Last Tuesday, in preparation of the photo shoot I was doing the next day, I spent the whole night setting up a home photography studio using a little bit of Google and a lot a bit of diy. I'd purchased a few things, external flashes, stands, an umbrella, backdrops, etc from Amazon but I hadn't yet purchased a backdrop stand. Seeing that my tab on this home studio was adding up and I wanted to try and cut corners where I could, I headed to the dear old internets (yep, 'cause it's plural) for some "how to's". This was the one I ended up settling on. Click the image below to go to the website and read the instructions.
Picture
image via www.bonfirevintage.com
This is a backdrop stand made out of PVC pipes that can be purchased at Lowe's or Home Depot. I'd seen a number of DIY backdrop stands made from PVC pipes but they all seemed to have extra steps and extra materials and cost extra money. The construction and instructions on this particular stand seemed simple enough and money conscious enough for my liking.

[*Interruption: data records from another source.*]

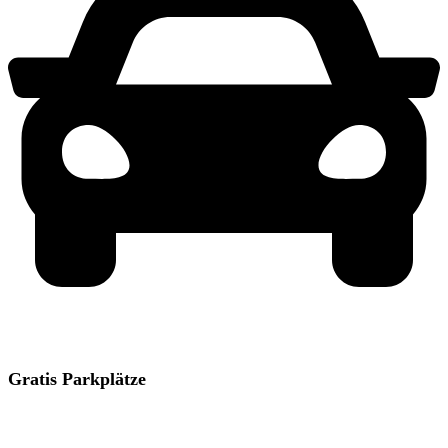
Gratis Parkplätze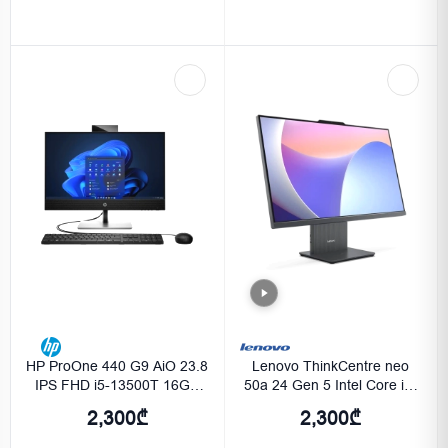
HP ProOne 440 G9 AiO 23.8
Lenovo ThinkCentre neo
IPS FHD i5-13500T 16GB
50a 24 Gen 5 Intel Core i5-
DDR4 512GB Free Dos
13420H 16GB 512GB SSD
2,300₾
2,300₾
Black
QHD (2560x1440) Luna-
Grey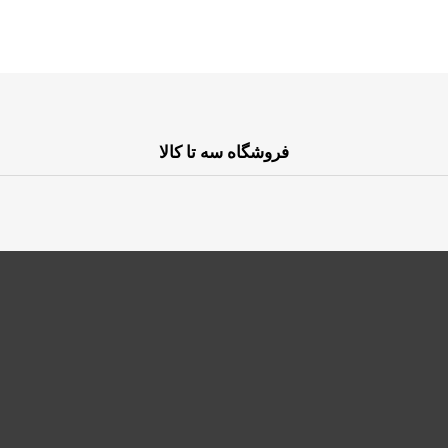
فروشگاه سه تا کالا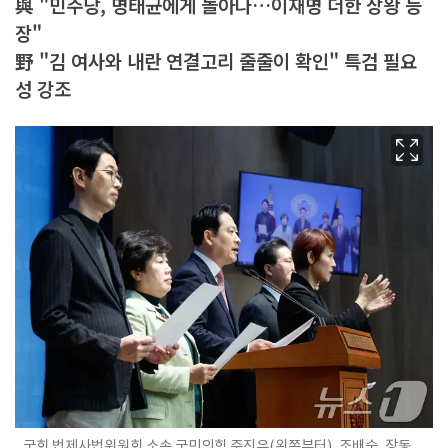
與 "민주당, 명태균에게 놀아나…이재명 더한 상왕 등
장"
野 "김 여사와 내란 연결고리 줄줄이 확인" 특검 필요
성 강조
국회 법제사법위원회 소속 국민의힘 주진우(왼쪽부터), 조배숙, 장동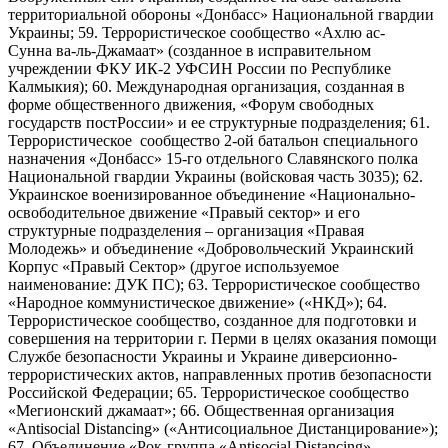
территориальной обороны «Донбасс» Национальной гвардии
Украины; 59. Террористическое сообщество «Ахлю ас-
Сунна ва-ль-Джамаат» (созданное в исправительном
учреждении ФКУ ИК-2 УФСИН России по Республике
Калмыкия); 60. Международная организация, созданная в
форме общественного движения, «Форум свободных
государств постРоссии» и ее структурные подразделения; 61.
Террористическое сообщество 2-ой батальон специального
назначения «Донбасс» 15-го отдельного Славянского полка
Национальной гвардии Украины (войсковая часть 3035); 62.
Украинское военизированное объединение «Национально-
освободительное движение «Правый сектор» и его
структурные подразделения – организация «Правая
Молодежь» и объединение «Добровольческий Украинский
Корпус «Правый Сектор» (другое используемое
наименование: ДУК ПС); 63. Террористическое сообщество
«Народное коммунистическое движение» («НКД»); 64.
Террористическое сообщество, созданное для подготовки и
совершения на территории г. Перми в целях оказания помощи
Службе безопасности Украины и Украине диверсионно-
террористических актов, направленных против безопасности
Российской Федерации; 65. Террористическое сообщество
«Мегионский джамаат»; 66. Общественная организация
«Antisocial Distancing» («Антисоциальное Дистанцирование»);
67. Объединение «Рок-группа «Antisocial Distancing»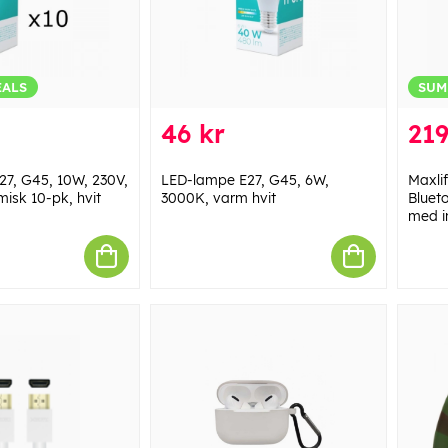
EALS
SUM
46 kr
219
7, G45, 10W, 230V,
LED-lampe E27, G45, 6W,
Maxli
isk 10-pk, hvit
3000K, varm hvit
Bluet
med i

For my backdrop, I picked up (3) 10' PVC pipes that were 1 1/4" thick. These were cut into (3) 5' pieces and (6) 2.5' pieces. The price for an entry level backdrop on Amazon is about $40. All of my pieces cost about $26. Booooow!


(3) 5' pieces
(6) 2.5' pieces.


(2) 1 1/4" T pieces
(2) 1 1/4" Elbow pieces

(4) 1 1/4" End caps
(5) 1 1/4" Coupling pieces

Using the instructions from the website and a little 1+1, I began assembling my backdrop stand.






Since I didn't have sandbags, I threw blankets on the legs of the stand in order to provide extra weight and support.

When I initially made the backdrop, it measured in at about 8' tall. The piping was cut a little unevenly at the store which resulted in one side of it scrubbing the ceiling and it didn't seem very sturdy at this height. I decided to take the 2 1/2' pieces off the height and let it remain at 5'. I knew I was mostly doing poses of her sitting on the floor and a stool, kneeling, or lying down so the 5' was more than tall enough. I then added the 2 1/2' piece to the width of the backdrop to make for a wider shot. Which after beginning to edit my shots, I find that I now need a wider backdrop also. Oh, wells. Due time.





Test shot using flash on the camera, two external flashes, and one umbrella.